PAGINAFRAGMENT:

..........

DE TEN KATE - STICHTING TE IJLST

 

(Familieblad No. 18 - mrt 1979, blz. 463 – 470, deel II) 

 

Daar viel nogal wat te verdelen! Het zuiver saldo der ganse erfenis bedroeg  ƒ 21.988,20, behalve de twee stukken land, waaruit de eigenlijke stichting bestaat. Van die landerijen hadden de broeders, zelfs onder vrienden, heel geheimzinnig gezegd: “Us lân  scil ynder iewigkeit net ferkoft wirde!”

Een stuk weiland, gelegen onder IJlst, was door hen in 1830 gekocht voor ƒ 1.654.50 en was 2 bunders, 20 roeden, 46 el en 18 palmen groot. Het tweede stuk werd in 1836 aangekocht onder Oosthem voor ƒ 1.038.62, groot 1 bunder, 28 roeden, 60 el en 27 palmen (bij de boedelbeschrijving in 1857 wordt het land onder IJlst op ƒ 3.439.78 geschat en het land bij Oosthem op ƒ 1.934.20. Het was dus in 25 jaar aanzienlijk in waarde gestegen).

 

Wat nu de stichting betreft, het testament van KEIMPE luidt op 8 januari 1856 als volgt:

 

Ik wil dat de twee bunders, 20 roeden en 46 ellen greidland naar de grootte, ter naam en faam genaamd “De Zesse”, welke gelegen zijn bij de Geeuw onder IJlst  en ter gemeente IJlst  en ter gemeente IJlst ten kadaster bekend sub sectie B nummer 87, benevens ‘n bunder, 28 roeden en 41 ellen greidlands, dewelke naar oude bekendheid . “De Vierdehalf” heten, liggende onder het behoor van het dorp Oosthem aan de Hemweg, echter ten kadaster van de gemeente Heeg voorkomend, publiek zullen worden verhuurd zodra de bij mijn dood daarop nog klevende huurrechten zijn verstreken en dat zodanige verhuring ten allen tijde plaats zal vinden door bemoeiing van mijn bewindvoerders.

Ik wil bovendien dat deze gronden onverkocht zullen blijven ten eeuwigen dage en dat van de huur daarvan jaarlijks tien gulden eerst zal worden uitgekeerd aan iedere bewindsvoerder en daarna het overblijvende tot de aankoop van eetwaren zal moeten worden gebruikt, ten einde in de maanden december en januari daarvan te bedelen de verarmde leden mijner familie in de eerste plaats en het rijkelijkst (van deze zijn er op heden nog vier in leven).

Vervolgens in de tweede plaats de behoeftigen, welke bejaard zijn en niet worden bedeeld door andere administratiën, zonder onderscheid van godsdienstige gezindheid (onder het begrip “bejaard” worden door de later optredende bewindsvoerders mensen boven de 40 jaar verstaan, omdat hun bestaansstrijd in die jaren doorgaans zwaarder is dan later, wanneer hun kinderen groot zijn).

..........

AANGELEVERDE GEGEVENS:

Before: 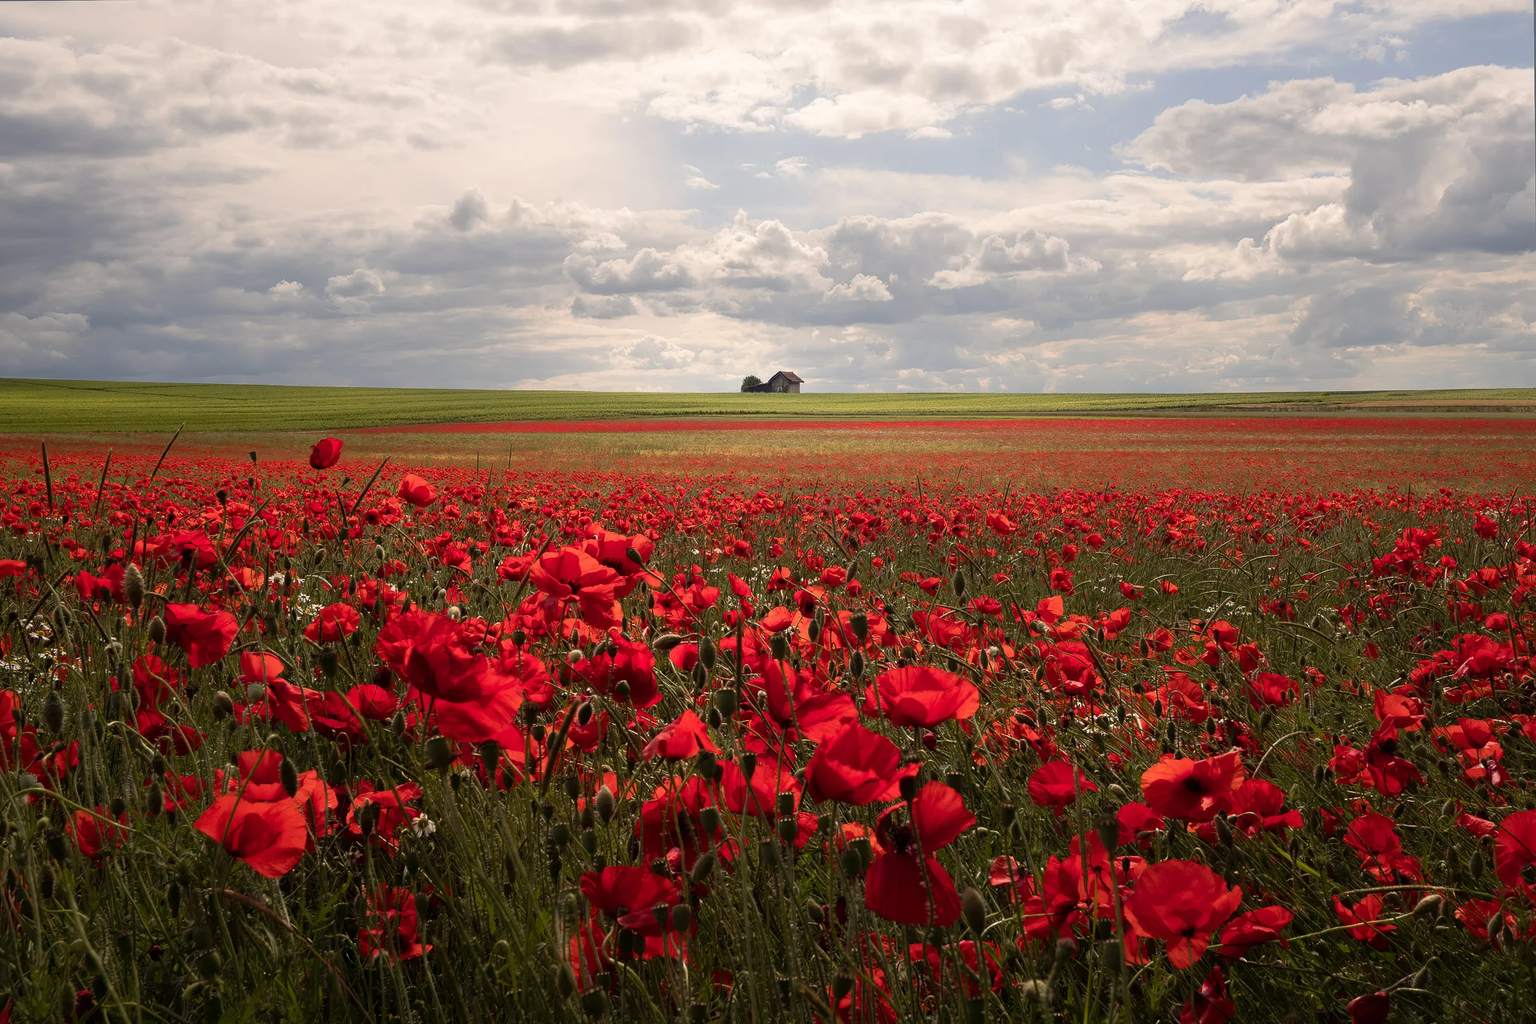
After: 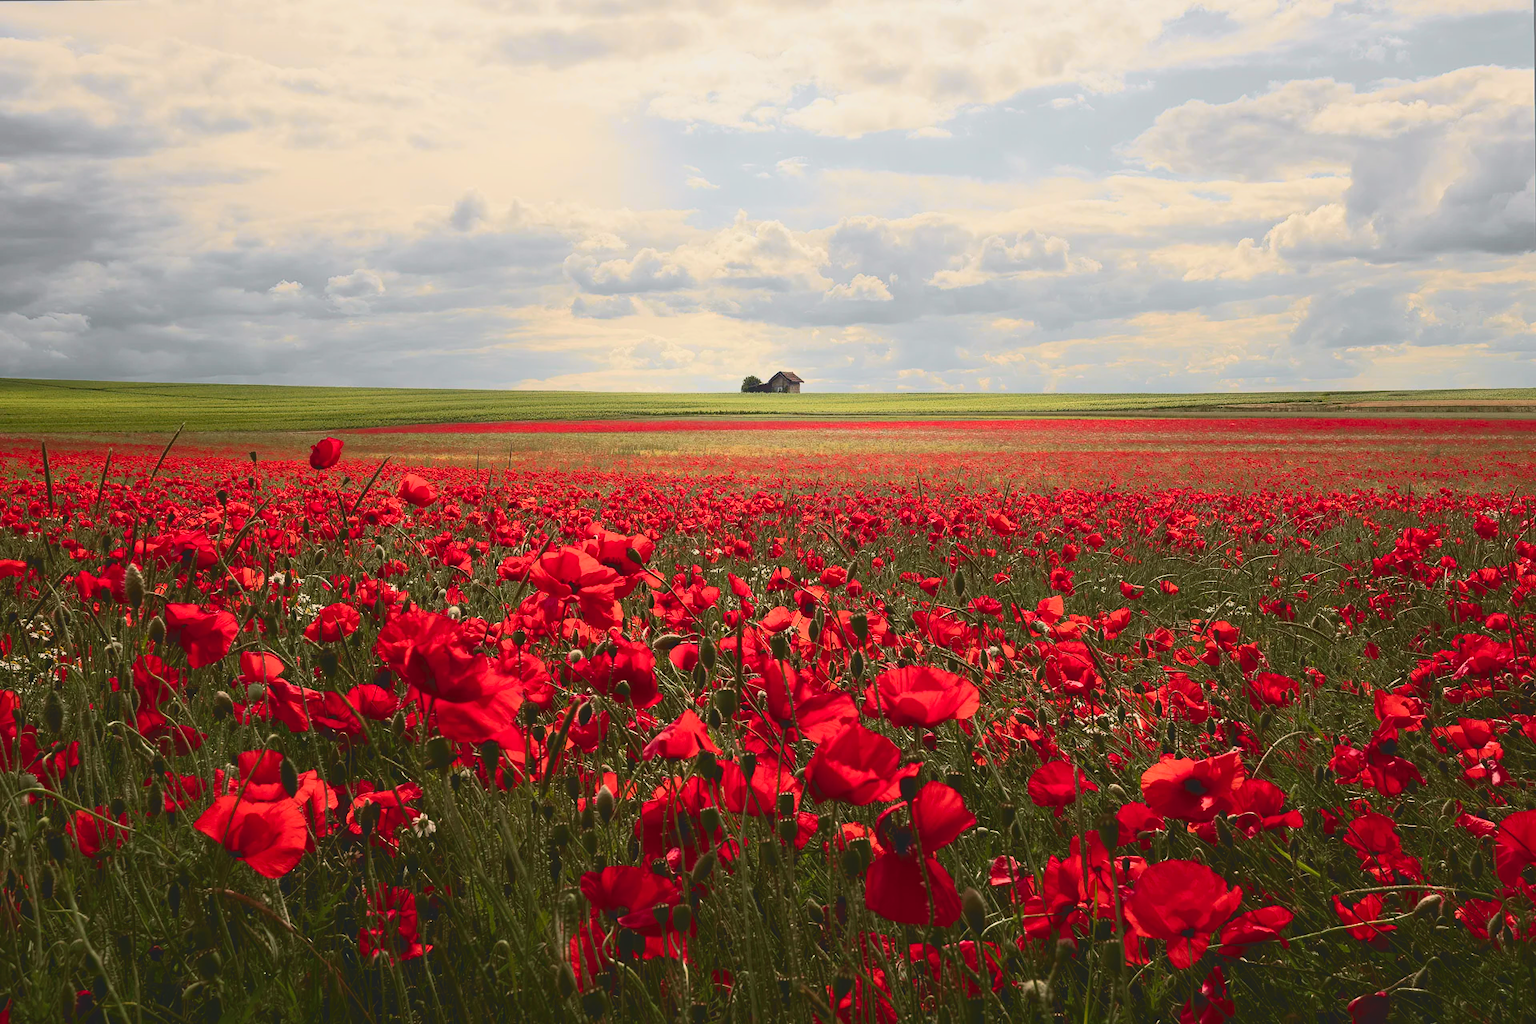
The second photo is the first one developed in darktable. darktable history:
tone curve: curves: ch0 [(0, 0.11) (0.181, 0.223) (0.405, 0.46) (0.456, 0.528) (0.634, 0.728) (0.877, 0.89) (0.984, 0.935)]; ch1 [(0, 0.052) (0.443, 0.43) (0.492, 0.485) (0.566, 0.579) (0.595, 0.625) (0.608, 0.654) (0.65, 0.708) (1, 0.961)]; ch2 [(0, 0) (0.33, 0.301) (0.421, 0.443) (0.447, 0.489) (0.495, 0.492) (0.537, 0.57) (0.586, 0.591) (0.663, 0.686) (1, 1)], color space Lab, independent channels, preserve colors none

..........

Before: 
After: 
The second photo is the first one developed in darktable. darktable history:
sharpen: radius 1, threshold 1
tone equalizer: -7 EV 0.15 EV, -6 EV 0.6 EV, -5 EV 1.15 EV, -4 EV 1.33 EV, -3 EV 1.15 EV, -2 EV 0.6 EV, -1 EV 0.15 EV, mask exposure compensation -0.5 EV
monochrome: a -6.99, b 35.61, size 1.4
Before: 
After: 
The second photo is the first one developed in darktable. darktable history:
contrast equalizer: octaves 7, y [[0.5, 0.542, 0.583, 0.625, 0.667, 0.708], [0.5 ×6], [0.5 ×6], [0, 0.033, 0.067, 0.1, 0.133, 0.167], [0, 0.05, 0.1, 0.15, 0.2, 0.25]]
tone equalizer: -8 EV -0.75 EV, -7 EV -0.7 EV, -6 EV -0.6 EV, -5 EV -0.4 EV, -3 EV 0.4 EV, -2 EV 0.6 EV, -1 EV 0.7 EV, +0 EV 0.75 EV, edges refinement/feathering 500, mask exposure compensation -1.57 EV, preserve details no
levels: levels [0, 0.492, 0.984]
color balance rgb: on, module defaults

..........

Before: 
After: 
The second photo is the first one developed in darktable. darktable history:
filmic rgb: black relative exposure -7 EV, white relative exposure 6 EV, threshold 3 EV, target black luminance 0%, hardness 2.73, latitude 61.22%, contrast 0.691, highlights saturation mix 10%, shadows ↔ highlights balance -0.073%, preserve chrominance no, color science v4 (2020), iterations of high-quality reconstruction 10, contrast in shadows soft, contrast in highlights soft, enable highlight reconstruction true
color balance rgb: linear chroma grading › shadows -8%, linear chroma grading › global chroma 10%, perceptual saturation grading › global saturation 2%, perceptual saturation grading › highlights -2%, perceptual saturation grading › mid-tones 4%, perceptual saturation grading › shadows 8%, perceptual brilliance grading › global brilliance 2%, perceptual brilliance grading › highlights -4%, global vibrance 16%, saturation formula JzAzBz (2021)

..........

OPDRACHT: In welke maanden moeten de eetwaren volgens het testament in het fragment over de Ten Kate-stichting worden uitgedeeld? Baseer je antwoord uitsluitend op het fragment.

VERWACHT ANTWOORD: De eetwaren moeten in de maanden december en januari worden uitgedeeld.